Guys don't expect you to keep Valentines gifts, flowers and candy, (except for diamonds of course). If he can afford to give you diamonds for Valentines every year you are lucky indeed.
Its an imaginary holiday designed to extract money from people and make them feel terrible. Women are perpetually disappointed that their partners didn't spend more, and men perpetually feel guilty for not spending enough.
I expect he tossed it out, embarrassed that you would keep it. Bet he never got you a gas station gift again has he?
That was the thing- we never did Valentine’s Day gifts before this. I never expected any gift until he started going on and on about this incredible gift I was going to love.

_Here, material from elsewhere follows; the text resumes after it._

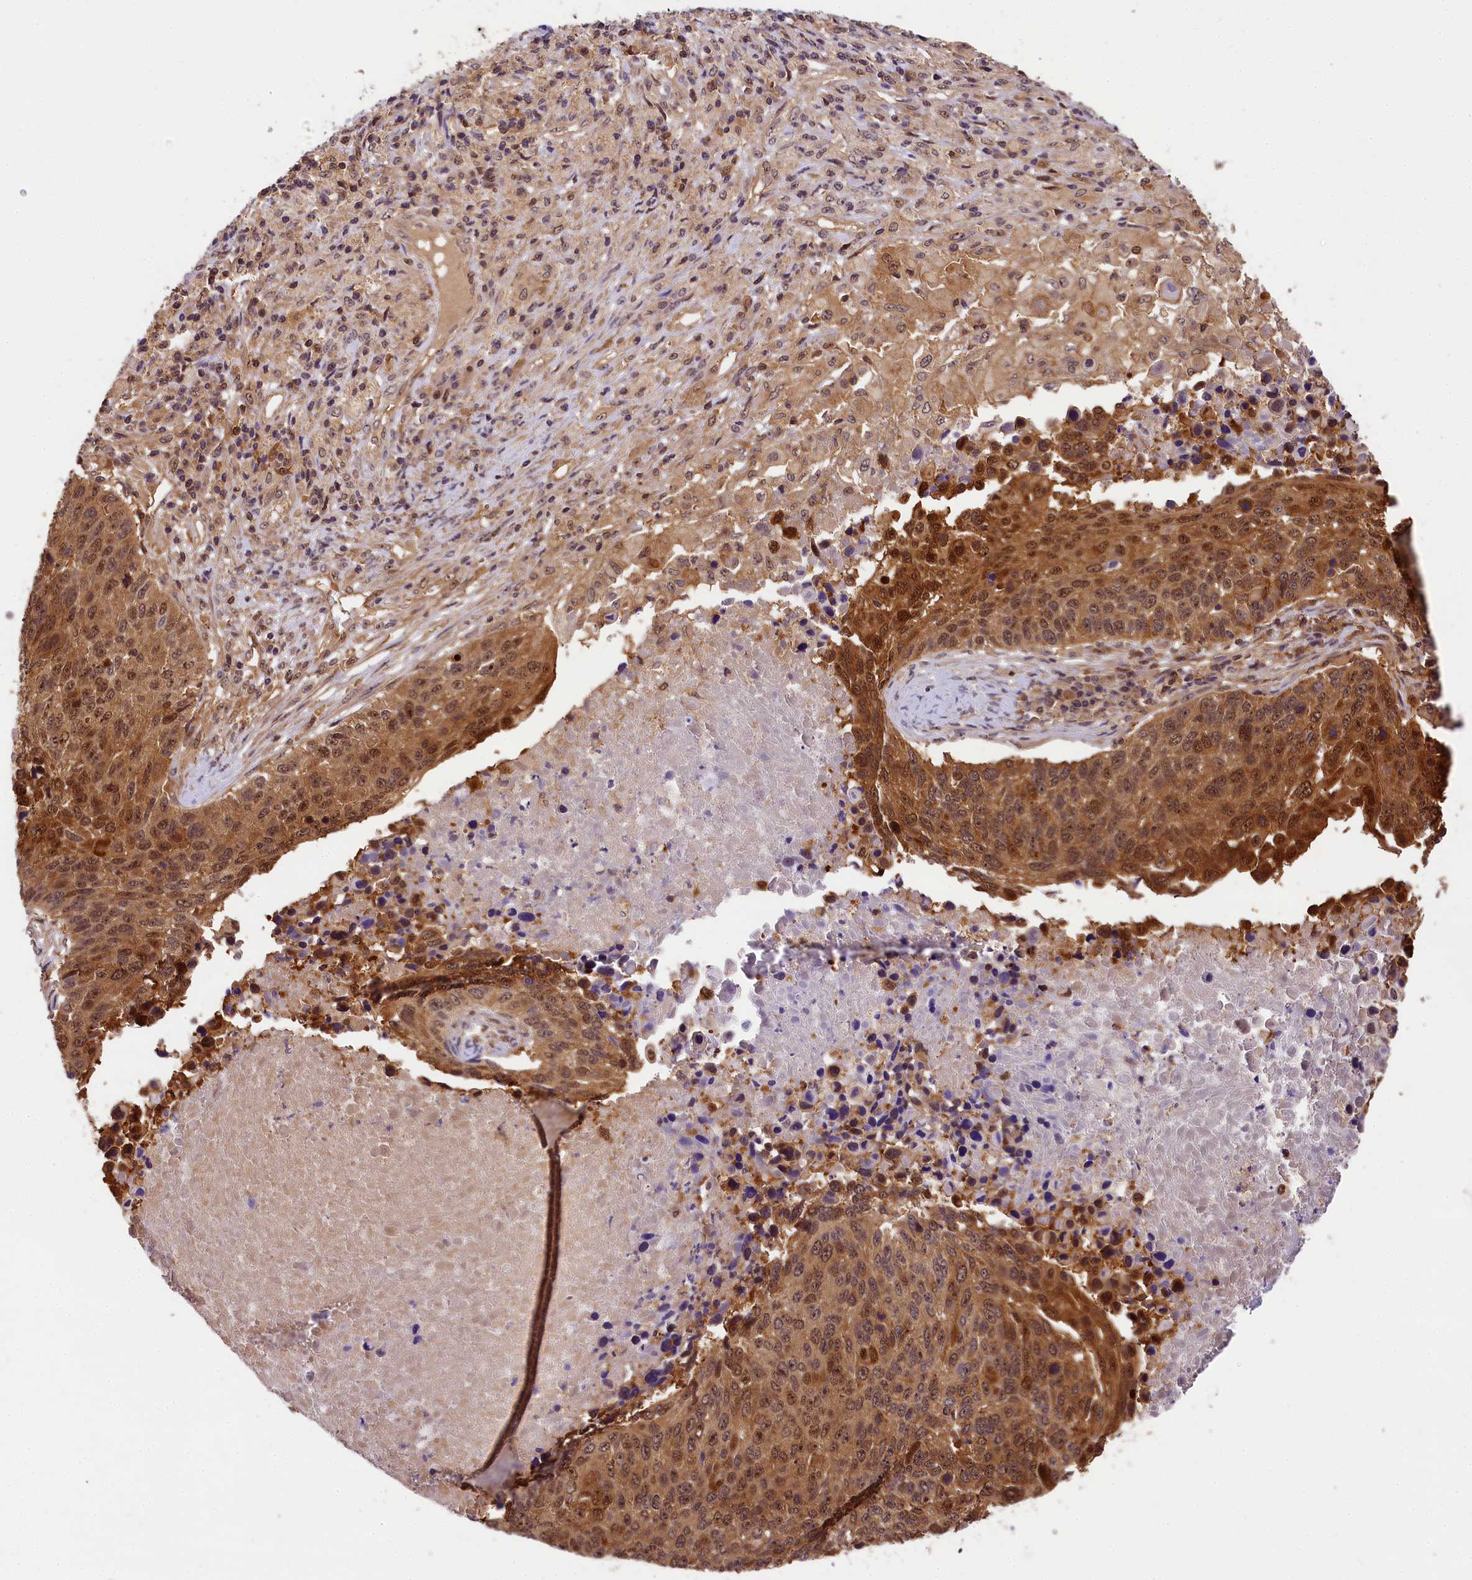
{"staining": {"intensity": "moderate", "quantity": ">75%", "location": "cytoplasmic/membranous,nuclear"}, "tissue": "lung cancer", "cell_type": "Tumor cells", "image_type": "cancer", "snomed": [{"axis": "morphology", "description": "Normal tissue, NOS"}, {"axis": "morphology", "description": "Squamous cell carcinoma, NOS"}, {"axis": "topography", "description": "Lymph node"}, {"axis": "topography", "description": "Lung"}], "caption": "Tumor cells display moderate cytoplasmic/membranous and nuclear positivity in approximately >75% of cells in lung cancer (squamous cell carcinoma). The protein is stained brown, and the nuclei are stained in blue (DAB (3,3'-diaminobenzidine) IHC with brightfield microscopy, high magnification).", "gene": "EIF6", "patient": {"sex": "male", "age": 66}}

The fact that you didn’t refer to him as your “ex” means you have the gift of forgiveness. Or it means that he spend a number of years making it up to you...
“Ok and I am NOT making this up...a douche bag. It was from my mother in law.”

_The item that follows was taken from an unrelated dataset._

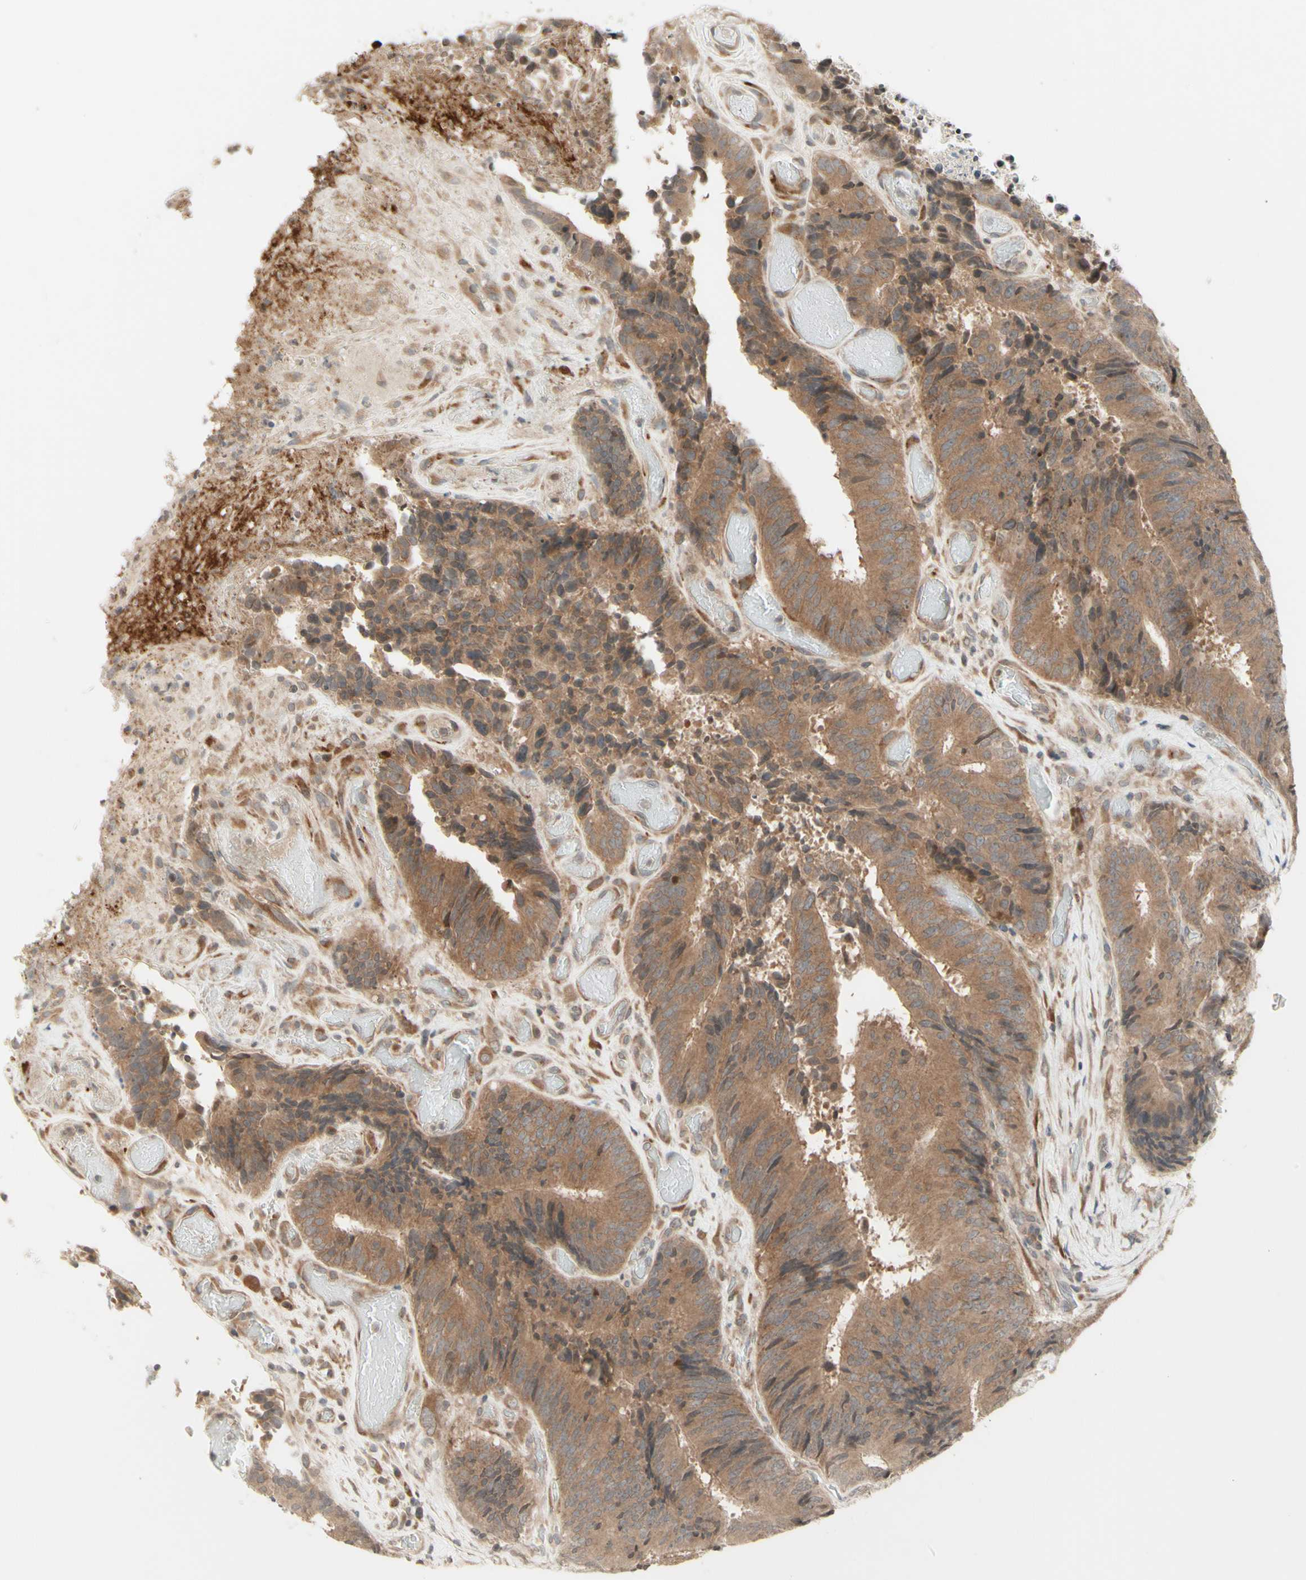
{"staining": {"intensity": "moderate", "quantity": ">75%", "location": "cytoplasmic/membranous"}, "tissue": "colorectal cancer", "cell_type": "Tumor cells", "image_type": "cancer", "snomed": [{"axis": "morphology", "description": "Adenocarcinoma, NOS"}, {"axis": "topography", "description": "Rectum"}], "caption": "Colorectal cancer (adenocarcinoma) tissue reveals moderate cytoplasmic/membranous expression in approximately >75% of tumor cells", "gene": "ZW10", "patient": {"sex": "male", "age": 72}}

You shouldn’t talk about your husband like that...
: P
I had an old boyfriend who got me records (of people that he liked) when I didn’t have a record player. He was so nice and made cassette recordings for me.
We broke up a few months later. (I wonder why.)
Am I the only person that actually likes fruit cake?
It doesn’t count because that was the worst gift given to the entire country.
We have to come up with individual gifts.
An tragic or insensitive act by a loved one right before Christmas can be construed as the act/gift that lasts forever. Any loving gift for Christmas is a good one. Seven years ago after Thanksgiving my wife took her life leaving me and my three year old alone. It still reverberates every Thanksgiving and Christmas. Loved ones and cherished giving means so much more now.
We used to have a perpetually regifted item too, a really ugly lamp. I wonder how many others have a tradition like that.
Nope. Mr. RightField adores fruit cake. I buy a tiny one for him each year, wrap it in a fabric napkin and keep the fabric moist with bourbon for a month or so before I give it to him. I just KNOW it's the cake he loves ... the bourbon is just an enhancement!